Which style is preferable?

Antoon Pardon apardon at forel.vub.ac.be
Fri Jul 16 09:53:31 EDT 2004


For the sake of this question I'm writing a vector class. So
I have code something like the following


from types import *
import operator


  class Vector:
  
    def __init__(self, iter):
  
      self.val = [ el for el in iter ]
      for el in self.val:
        if not isinstance(el, FloatType):
          raise TypeError
  
  
    def __add__(self, term):
  
      if ! isinstance(term, Vector):
        raise TypeError
      if len(self.val) != term.val:
        raise ValueError
      resval = map(operator.add, self.val, term.val)
      return Vector(resval)


The problem I have with the above code is, that I know
that resval will contain only floats so that calling
Vector with resval will needlessly do the type checking.

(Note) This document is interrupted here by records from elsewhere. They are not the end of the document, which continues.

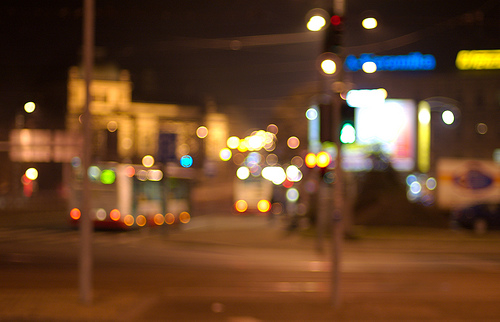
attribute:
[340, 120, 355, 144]
light — green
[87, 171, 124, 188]
light — green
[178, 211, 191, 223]
light — blurry, small, orange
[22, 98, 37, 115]
light — shining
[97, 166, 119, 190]
light — green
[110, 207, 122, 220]
light — blurry, orange, small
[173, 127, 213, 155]
light — traffic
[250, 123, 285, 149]
light — traffic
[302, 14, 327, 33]
light — bright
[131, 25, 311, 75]
lines — power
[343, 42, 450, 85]
sign — blue, light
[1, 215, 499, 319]
road — clear, dry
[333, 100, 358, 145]
sign — walk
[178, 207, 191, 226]
light — small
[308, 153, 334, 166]
light — small, blurry, orange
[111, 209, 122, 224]
light — orange, small, blurry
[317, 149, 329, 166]
light — bright, small, yellow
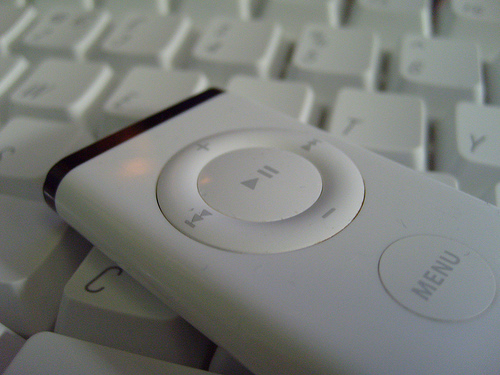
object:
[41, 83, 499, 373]
controler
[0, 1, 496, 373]
keyboard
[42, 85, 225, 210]
top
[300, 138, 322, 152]
arrow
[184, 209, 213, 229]
arrow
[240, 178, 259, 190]
arrow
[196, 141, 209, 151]
plus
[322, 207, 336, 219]
minus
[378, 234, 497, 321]
menu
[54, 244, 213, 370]
button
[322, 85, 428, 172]
key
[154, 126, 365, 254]
button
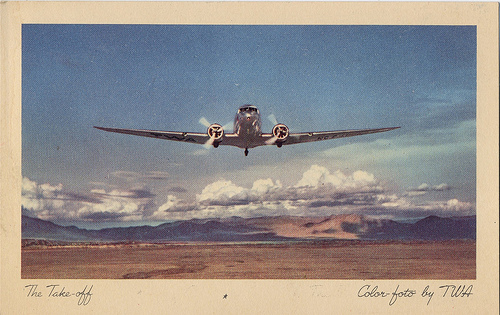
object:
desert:
[143, 244, 336, 278]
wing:
[260, 118, 402, 150]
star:
[204, 287, 241, 312]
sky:
[23, 22, 478, 229]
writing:
[23, 283, 473, 305]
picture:
[21, 25, 475, 279]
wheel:
[236, 146, 252, 161]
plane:
[94, 104, 399, 159]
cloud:
[337, 172, 380, 205]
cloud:
[286, 165, 346, 207]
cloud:
[251, 171, 298, 208]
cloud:
[197, 174, 267, 214]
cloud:
[157, 179, 214, 228]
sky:
[224, 41, 390, 111]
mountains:
[22, 211, 477, 243]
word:
[346, 278, 397, 305]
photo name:
[23, 281, 95, 307]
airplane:
[85, 100, 404, 157]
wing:
[90, 113, 229, 160]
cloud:
[407, 180, 454, 192]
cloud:
[195, 163, 384, 203]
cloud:
[87, 182, 157, 197]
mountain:
[408, 212, 475, 236]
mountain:
[257, 210, 415, 240]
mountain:
[152, 220, 263, 237]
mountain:
[23, 214, 99, 239]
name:
[355, 281, 476, 304]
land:
[20, 245, 475, 283]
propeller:
[262, 111, 301, 151]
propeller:
[195, 115, 240, 150]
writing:
[19, 279, 101, 314]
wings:
[89, 124, 405, 144]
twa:
[148, 130, 198, 143]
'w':
[167, 132, 180, 144]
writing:
[303, 136, 361, 141]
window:
[235, 105, 259, 115]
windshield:
[239, 106, 256, 115]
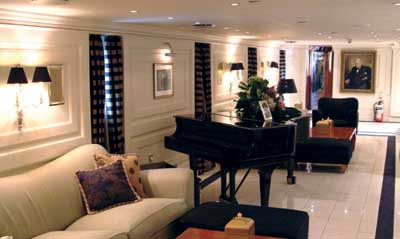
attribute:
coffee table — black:
[179, 202, 307, 236]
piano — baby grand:
[165, 101, 304, 205]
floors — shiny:
[191, 134, 389, 237]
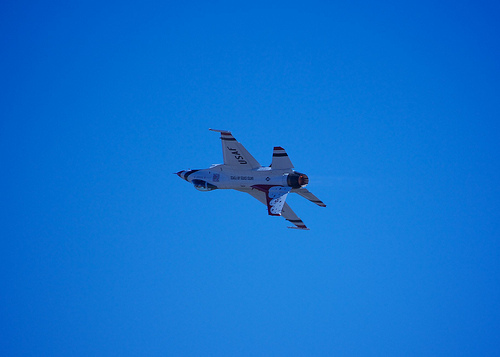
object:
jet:
[173, 128, 327, 231]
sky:
[0, 1, 498, 356]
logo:
[221, 137, 247, 168]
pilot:
[195, 177, 209, 193]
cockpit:
[195, 179, 215, 195]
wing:
[207, 129, 265, 170]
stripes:
[206, 126, 247, 150]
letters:
[225, 142, 249, 165]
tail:
[267, 135, 329, 207]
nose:
[168, 169, 196, 185]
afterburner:
[292, 166, 311, 192]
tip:
[210, 128, 234, 139]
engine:
[288, 175, 301, 193]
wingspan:
[210, 126, 312, 230]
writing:
[230, 174, 261, 182]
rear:
[265, 166, 311, 193]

So one way to solve this would be to have a helper
function like this:

  def _Vec(lst)
  
    res = Vector()
    res.value = lst
    return res


The last line of the __add__ method would then
look like this.


  return _Vec(resval)


But I'm not really satified with this solution either
because it needs a double call to generate an unchecked
Vector.


So I would prefer to write it like this:


  def Vector(iter):

    lst = [ el for el in iter ]
    for el in lst:
      if not isinstance(el, FloatType):
        raise TypeError
    return _Vec(lst)


  class _Vec(lst):

    def __init__(self, lst):
      self.val = lst

    def __add__(self, term):
  
      if ! isinstance(term, _Vec):
        raise TypeError
      if len(self.val) != term.val:
        raise ValueError
      resval = map(operator.add, self.val, term.val)
      return _Vec(resval)


The only problem with this is that it is awkward
to use with isinstance and such, so I would finaly
add the folowing:

  VectorType = _Vec


My question now is, would this be considered an acceptable
style/interface whatever to do in python?